JACKSONVILLE, Fla. – St. Johns County resident Charlene Walls paid her expensive flood insurance premium for years without questioning whether it was too high.
After all, her home is in a subdivision close to Cunningham Creek and the St. Johns River. Flood insurance is a price she’s willing to pay for living near water.
But when she became curious about whether she was being billed too much, her insurance agent came back with some startling information. Instead of paying $1,173 per year, she recently got a discount that knocked her premium down to $317. It turned out Walls should have been getting a low-rate “preferred risk policy” since 1996.
Since discovering the error, Walls she said she’s found neighbors who also have been paying the higher premiums, even though their homes aren’t rated at high risk for flooding.
“I’m just wondering how many people are in the same boat,” she said.
“They’re just getting the bill each year and paying it, assuming that it is what it is.”
Walls and husband Bruce get their flood insurance through the National Flood Insurance Program, which is federally subsidized and administered by the Federal Emergency Management Agency.
Florida is far and away the No. 1 state for the flood insurance program, which fills the void left by standard insurance policies that don’t cover damage from rising water. Nationwide, the program covered about 5.6 million policies in 2007. Florida accounted for 2.2 million of those policies, or 40 percent.
FEMA spokeswoman Jody Cottrill said based on the Walls’ home being in a low-to-moderate flood risk zone, they should have been getting the preferred risk policy all along.
She said there have been other scattered cases where property owners eligible for the preferred policy risk rates are incorrectly charged higher rates.
“It does happen, but it’s not something that’s habitual,” she said.
She said the responsibility for making sure property owners are billed correctly rests with the insurance agents who sell the policies. She said FEMA does not refund money from prior years if policyholders have been paying too much.
The Walls have been purchasing their flood insurance from Harden & Associates of Jacksonville since they built their Fruit Cove home.
Joe Rudi, director of the personal insurance division at Harden & Associates, said the agency recently became aware of a client who should have been getting a preferred risk policy over the past decade. He declined to identity the client by name, citing confidentiality of customers.
He said the home correctly was classified in the client’s insurance records as being in a flood zone that qualifies for the low-cost policy.

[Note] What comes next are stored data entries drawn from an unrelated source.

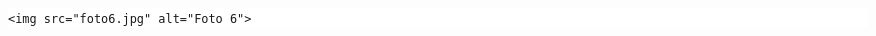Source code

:     <img src="foto6.jpg" alt="Foto 6">
  </div>
  
  <div class="video-container">
    <video controls>
      <source src="video.mp4" type="video/mp4">
      Tu navegador no soporta la etiqueta de video. Por favor, intenta actualizarlo.
    </video>
  </div>

  
</body>
</html>

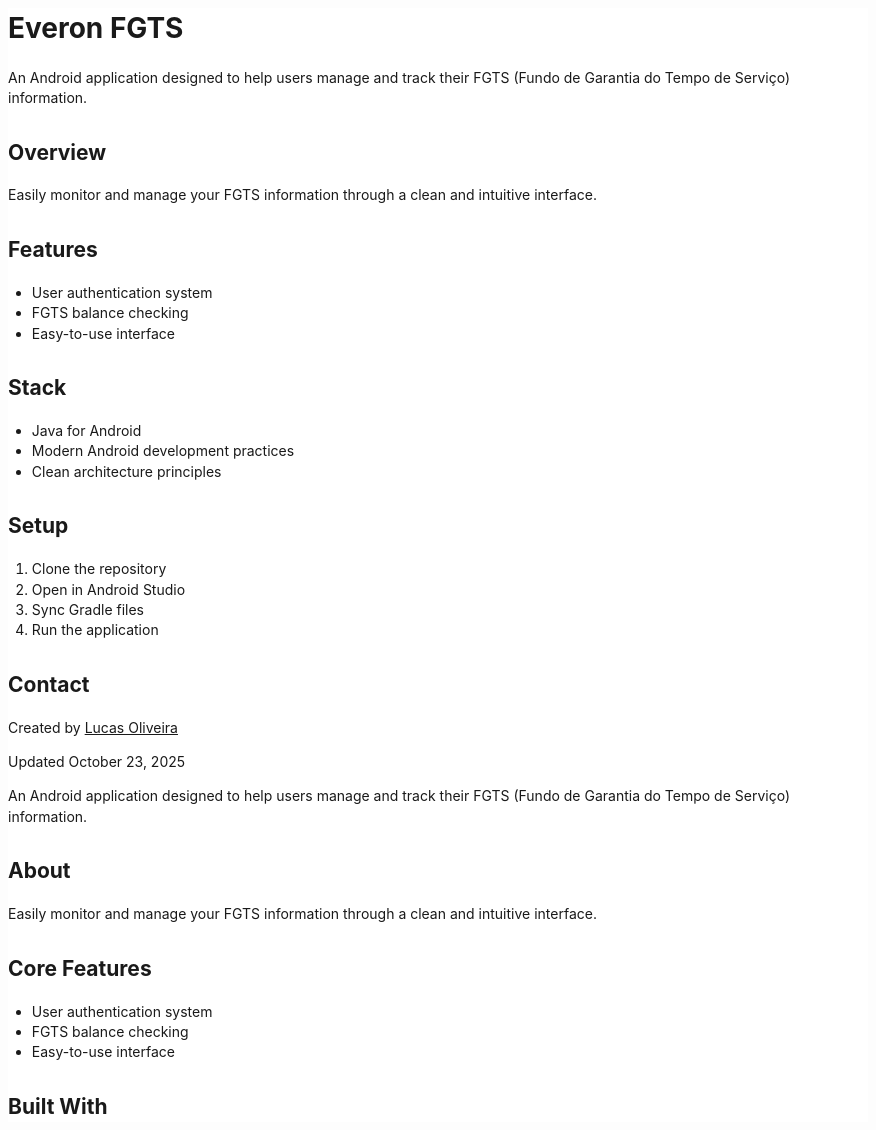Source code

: # Everon FGTS

An Android application designed to help users manage and track their FGTS (Fundo de Garantia do Tempo de Serviço) information.

## Overview

Easily monitor and manage your FGTS information through a clean and intuitive interface.

## Features

- User authentication system
- FGTS balance checking
- Easy-to-use interface

## Stack

- Java for Android
- Modern Android development practices
- Clean architecture principles

## Setup

1. Clone the repository
1. Open in Android Studio
1. Sync Gradle files
1. Run the application

## Contact

Created by [Lucas Oliveira](https://github.com/let-lucasOliveira)

Updated October 23, 2025

An Android application designed to help users manage and track their FGTS (Fundo de Garantia do Tempo de Serviço) information.

## About

Easily monitor and manage your FGTS information through a clean and intuitive interface.

## Core Features

- User authentication system
- FGTS balance checking
- Easy-to-use interface

## Built With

He said a review hasn’t pinpointed exactly why the client wasn’t put into the proper policy rate, but the original application was processed at a time when the flood insurance program did not have the same kind of computerized system as it does today.
“To say the least, the process definitely left open the potential for human error,” he said.
He said the agency has contacted FEMA and Travelers, the company servicing the flood insurance policy, about getting a refund for the client’s premiums. As it stands, he said, the only refund for the client is the overpayment for this year. He said Harden & Associates has launched a review of all customers’ flood insurance polices to see if anyone else should be getting a preferred risk policy.
Walls said she’d never heard of the preferred risk policy until her mother, a Jacksonville resident, learned she could get that coverage for her home in Ortega. Walls said her mother was applying for a reverse mortgage when the lender reviewing her property pointed out that she was paying more than she should for flood insurance. The changed dropped her annual premium to $264 from its former rate of $906, according to statements from State Farm.
Walls said both consumers and agents should be reviewing flood insurance polices to ensure policyholders are getting the premium rate they should.
“When it happens to my mother and it happens to me, I don’t think we’re the only people in the city it’s happening to,” she said.
Checking Your Flood Insurance Premium
National Flood Insurance Program offers a low-cost preferred risk policy to property owners in areas that have a low or moderate risk of flooding. Here’s how to check whether you’re entitled to that kind of coverage.
Check the flood insurance policy to see if it’s labeled as a preferred risk policy. — If it’s not labeled that way, find the Flood Insurance Rating Map (FIRM) zone on the policy. The rating of B, C or X means the property stands a low to moderate risk of flooding. Most property owners in those zones are eligible for preferred risk.
If the FIRM zone is not B, C or X, it’s not eligible for preferred risk.
To double-check whether your home is classified correctly on your policy, go to floodsmart.gov. On the left-hand side, type in your street address and whether your property is residential or not, and then click “Go.” The Web site will tell you whether your property is considered a low to moderate risk for flooding. If it is, then you probably qualify for a preferred risk policy.
To get preferred risk coverage, the property must be nonresidential or residential for one to four families. Residential condominium associations are not eligible. Also, property owners can’t get preferred risk rates if they exceed various limits on flood insurance claims and disaster relief payments.